Ignoring every picture, return the lines of the listing below word for word, from the line that holds "book: none [326,309,382,338]" through the line that holds "book: none [250,263,329,316]".

--------------------------------------------------

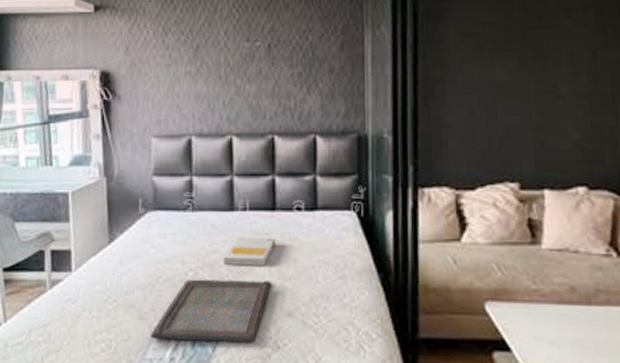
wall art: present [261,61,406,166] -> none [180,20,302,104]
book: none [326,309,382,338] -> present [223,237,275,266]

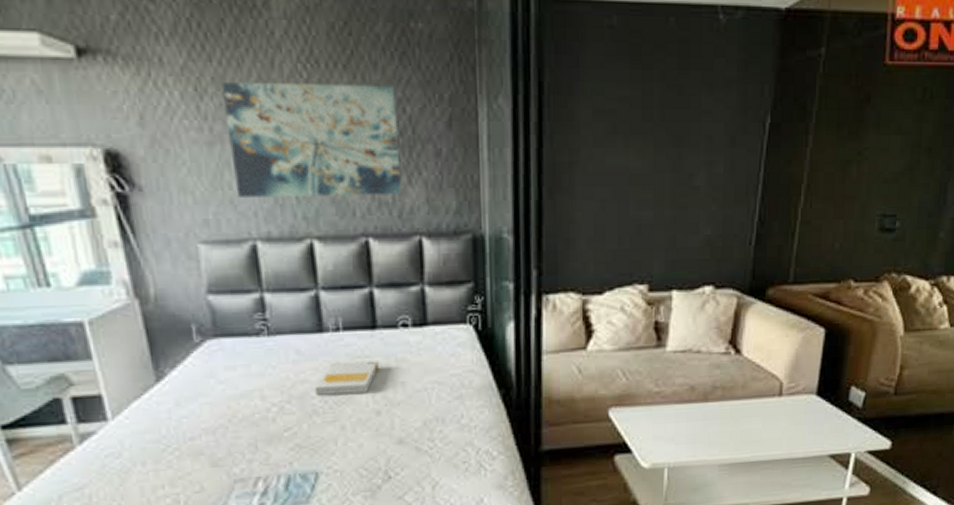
serving tray: present [151,279,271,343] -> none [230,409,377,486]
wall art: none [180,20,302,104] -> present [221,82,402,197]

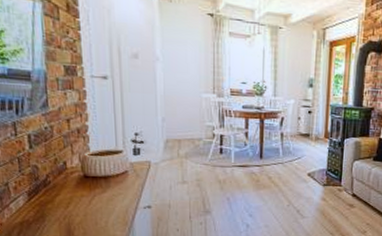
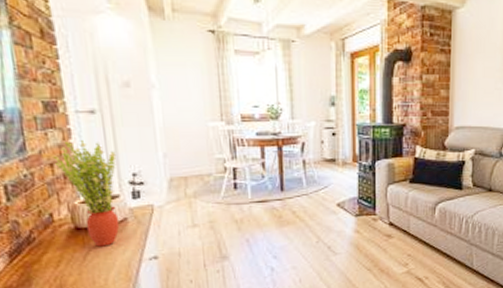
potted plant: none [70,101,123,194] -> present [53,140,120,247]

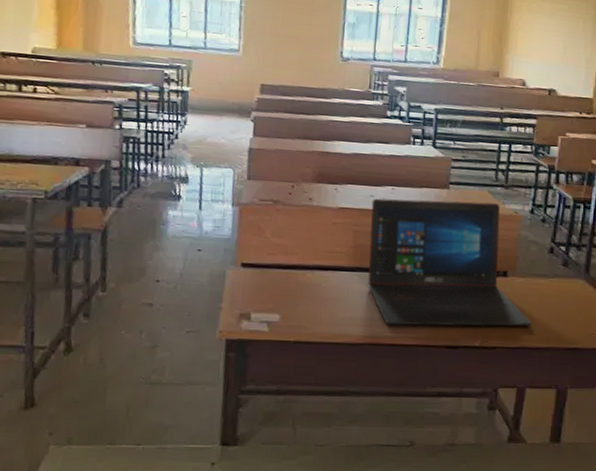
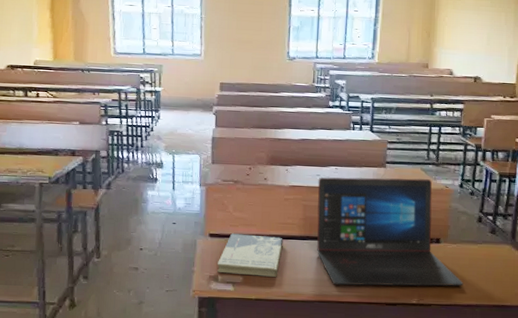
book: none [250,263,329,316] -> present [217,233,283,278]

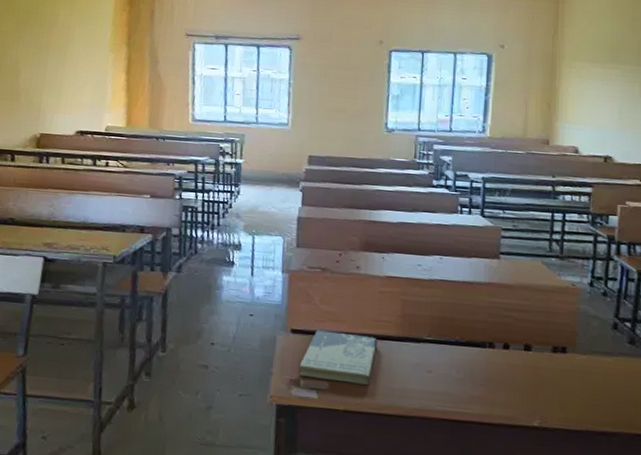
laptop: present [317,177,464,287] -> none [417,267,597,408]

--------------------------------------------------

Exercise solution –
book: none [326,309,382,338] -> present [223,237,275,266]

serving tray: present [151,279,271,343] -> none [230,409,377,486]
wall art: none [180,20,302,104] -> present [221,82,402,197]

potted plant: none [70,101,123,194] -> present [53,140,120,247]

book: none [250,263,329,316] -> present [217,233,283,278]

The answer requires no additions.